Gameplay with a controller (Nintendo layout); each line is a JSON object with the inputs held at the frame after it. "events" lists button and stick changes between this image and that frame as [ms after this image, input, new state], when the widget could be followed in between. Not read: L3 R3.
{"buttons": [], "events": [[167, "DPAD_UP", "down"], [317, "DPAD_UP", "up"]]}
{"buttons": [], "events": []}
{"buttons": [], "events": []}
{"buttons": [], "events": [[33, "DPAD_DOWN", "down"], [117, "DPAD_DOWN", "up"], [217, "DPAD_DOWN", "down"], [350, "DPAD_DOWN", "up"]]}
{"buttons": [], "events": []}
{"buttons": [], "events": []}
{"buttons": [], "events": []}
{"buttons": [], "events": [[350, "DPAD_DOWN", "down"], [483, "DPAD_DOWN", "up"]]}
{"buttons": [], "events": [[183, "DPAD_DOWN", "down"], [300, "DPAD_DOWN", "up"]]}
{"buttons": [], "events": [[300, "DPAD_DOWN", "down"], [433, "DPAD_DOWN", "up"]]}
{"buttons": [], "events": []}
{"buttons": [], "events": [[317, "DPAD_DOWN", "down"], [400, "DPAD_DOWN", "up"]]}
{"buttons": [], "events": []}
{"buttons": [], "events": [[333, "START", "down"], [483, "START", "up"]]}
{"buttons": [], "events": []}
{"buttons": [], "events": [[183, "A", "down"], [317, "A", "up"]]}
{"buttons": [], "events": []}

Your goal: What's wanted is a faithful copy of each entry above.

Written answer:
Gameplay with a controller (Nintendo layout); each line is a JSON object with the inputs held at the frame after it. "events" lists button and stick changes between this image and that frame as [ms after this image, input, new state], when the widget could be followed in between. Not read: L3 R3.
{"buttons": [], "events": [[167, "DPAD_UP", "down"], [317, "DPAD_UP", "up"]]}
{"buttons": [], "events": []}
{"buttons": [], "events": []}
{"buttons": [], "events": [[33, "DPAD_DOWN", "down"], [117, "DPAD_DOWN", "up"], [217, "DPAD_DOWN", "down"], [350, "DPAD_DOWN", "up"]]}
{"buttons": [], "events": []}
{"buttons": [], "events": []}
{"buttons": [], "events": []}
{"buttons": [], "events": [[350, "DPAD_DOWN", "down"], [483, "DPAD_DOWN", "up"]]}
{"buttons": [], "events": [[183, "DPAD_DOWN", "down"], [300, "DPAD_DOWN", "up"]]}
{"buttons": [], "events": [[300, "DPAD_DOWN", "down"], [433, "DPAD_DOWN", "up"]]}
{"buttons": [], "events": []}
{"buttons": [], "events": [[317, "DPAD_DOWN", "down"], [400, "DPAD_DOWN", "up"]]}
{"buttons": [], "events": []}
{"buttons": [], "events": [[333, "START", "down"], [483, "START", "up"]]}
{"buttons": [], "events": []}
{"buttons": [], "events": [[183, "A", "down"], [317, "A", "up"]]}
{"buttons": [], "events": []}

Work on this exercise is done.